Currently, protecting embedded systems has relied solely on protecting the command and control units, which often run on well-known operating systems and have the same vulnerability to cyber-attacks, which potentially may open the exact route taken by “Stuxnet” and those follows.
The Embedded Shield takes a new approach, however, creating a completely independent protection for the firmware and other critical data files that will remain unbreakable even after virus has affected the control unit. This protection is designed to establish a two-layered defense system that is unique to the UDS embedded system.
First, the Embedded Shield encrypts firmware and configuration-related data files. This prevents the information from being stolen. Because each embedded system is different, having a thorough understanding of the firmware, configuration and schematics is often the first step to a cyber-attack. Without intimate knowledge of the schematics and the ability to create a mirrored system, it is nearly impossible to develop a virus to attack the system.
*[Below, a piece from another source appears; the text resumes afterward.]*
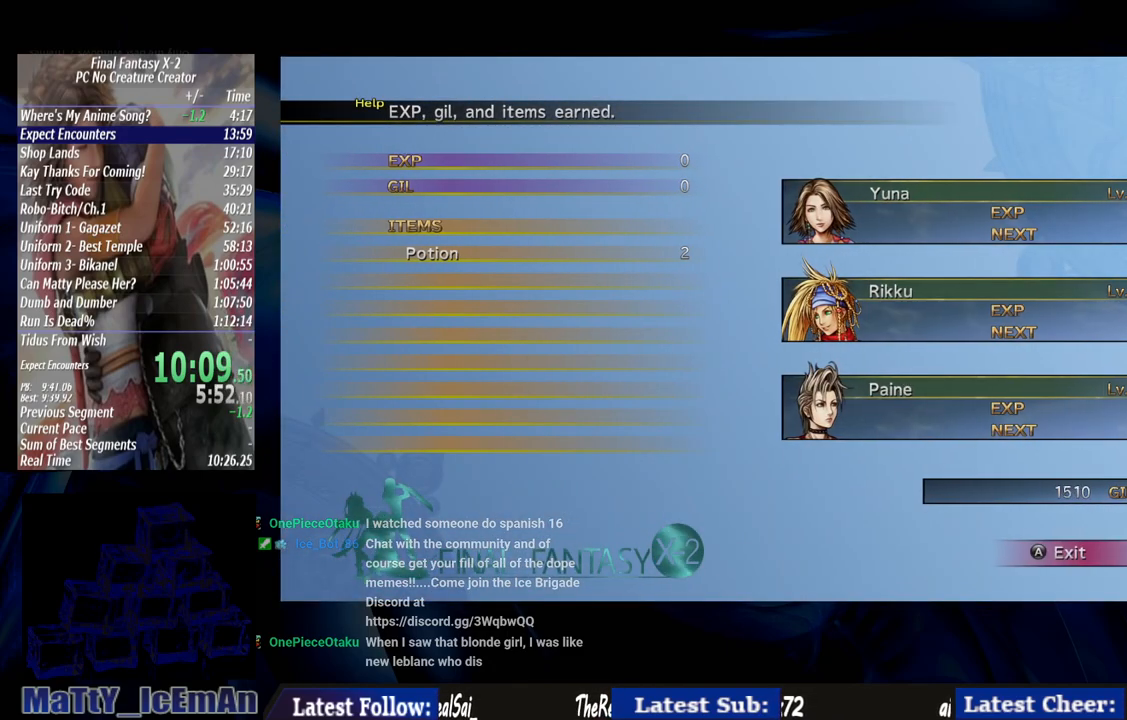
{"buttons": [], "left_stick": "center", "right_stick": "center", "events": [[33, "R1", "up"], [67, "CROSS", "up"], [133, "CROSS", "down"], [167, "R1", "down"], [267, "CROSS", "up"], [267, "R1", "up"], [367, "CROSS", "down"], [367, "R1", "down"], [500, "CROSS", "up"], [500, "R1", "up"]]}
The second layer of protection plays a critical role after the command unit is infected by a virus. The UDS-protected firmware and configuration cannot be changed or modified by a virus, and that is usually the most effective pathway for a virus to launch an attack. “Stuxnet” initiated its attack by replacing one of the runtime library files to give itself the ability to monitor and modify the communication between the control unit and the embedded board so it could inject the false commands. The Embedded Shield blocks this sort of action and therefore stops an attack.
We should have no illusions that cyber-attacks on our critical infrastructure will stop and our current cyber defense is sufficient. The Embedded Shield is designed to prevent the attacks as the second line of defense and protect an embedded system after all other measures have failed so the critical infrastructures can continue function.